VietCap also evaluated that SCS is benefiting from the Red Sea crisis, which has led to higher sea transportation costs and reduced competition compared to air transportation.

The recently published Q4/2023 financial statements of SCS showed a slight 2% increase in net revenue to VND 199 billion compared to the same period last year.

According to VNDirect Securities Company’s update, in this quarter, SCS achieved an international cargo volume of 39,173 tons, a 15% increase compared to the previous quarter and a 6.4% increase compared to the same period, marking the expected start of the recovery trend. The domestic cargo volume maintained an impressive growth rate of 21% compared to the previous quarter and 27% compared to the same period, thanks to the domestic production recovery.

Although the total cargo volume grew by 11.2% compared to the same period, the average selling price decreased by 8.5%. This led to only a slight increase in revenue.

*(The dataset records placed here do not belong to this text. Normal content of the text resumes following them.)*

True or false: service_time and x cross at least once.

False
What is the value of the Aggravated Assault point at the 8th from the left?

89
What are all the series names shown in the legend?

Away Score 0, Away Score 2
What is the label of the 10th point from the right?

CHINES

Notably, the cost of goods sold unexpectedly increased by 77% to VND 54 billion, causing the company’s gross profit to decrease by 12% to VND 144 billion. The gross profit margin narrowed from 84% to 73%, but it still remains one of the highest gross profit margins in the stock market. Net profit reached VND 128 billion, a decrease of 18%.

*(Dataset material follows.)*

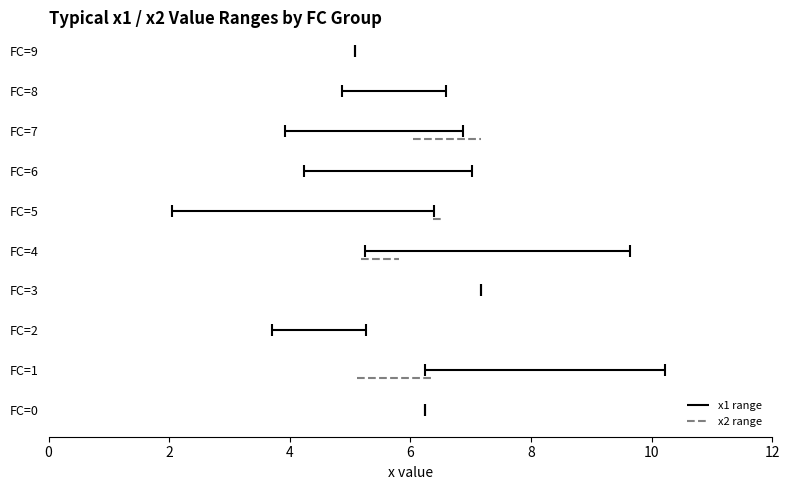

Between 0 and 2, which series saw the biggest shift?

x1 range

The narrowed gross profit margin of SCS is due to two reasons.

Firstly, according to the new franchise mechanism of the Ministry of Transport, SCS will have to pay an additional 1.5% – 4.5% of air transportation revenue to the State. However, SCS has recorded all franchise costs for air transportation operations in 2023 within Q4.

Secondly, the proportion of domestic cargo increased, while the domestic cargo handling fees are much lower than international cargo. Domestic cargo accounted for 27% of the total volume in Q4/23, compared to 23% in Q4/22.

Accumulated in the whole year of 2023, SCS’s net revenue decreased by 17% to VND 705 billion plus increased cost of goods sold resulting in a gross profit margin decrease from 82% to 76%. The net profit for the whole of 2023 decreased by 23% to nearly VND 500 billion.

In 2023, the company set a target of total revenue of VND 860 billion and pre-tax profit of VND 620 billion, a decrease of 5.5% and 11% respectively compared to the previous year’s performance. Therefore, although being cautious, the company only achieved 92% of the full-year profit target.

As of December 31, 2023, Saigon Cargo Service’s total assets reached VND 1,703 billion, an increase of VND 147 billion compared to the beginning of the year. Cash and bank deposits accounted for 62% of the assets, equivalent to nearly VND 1,100 billion.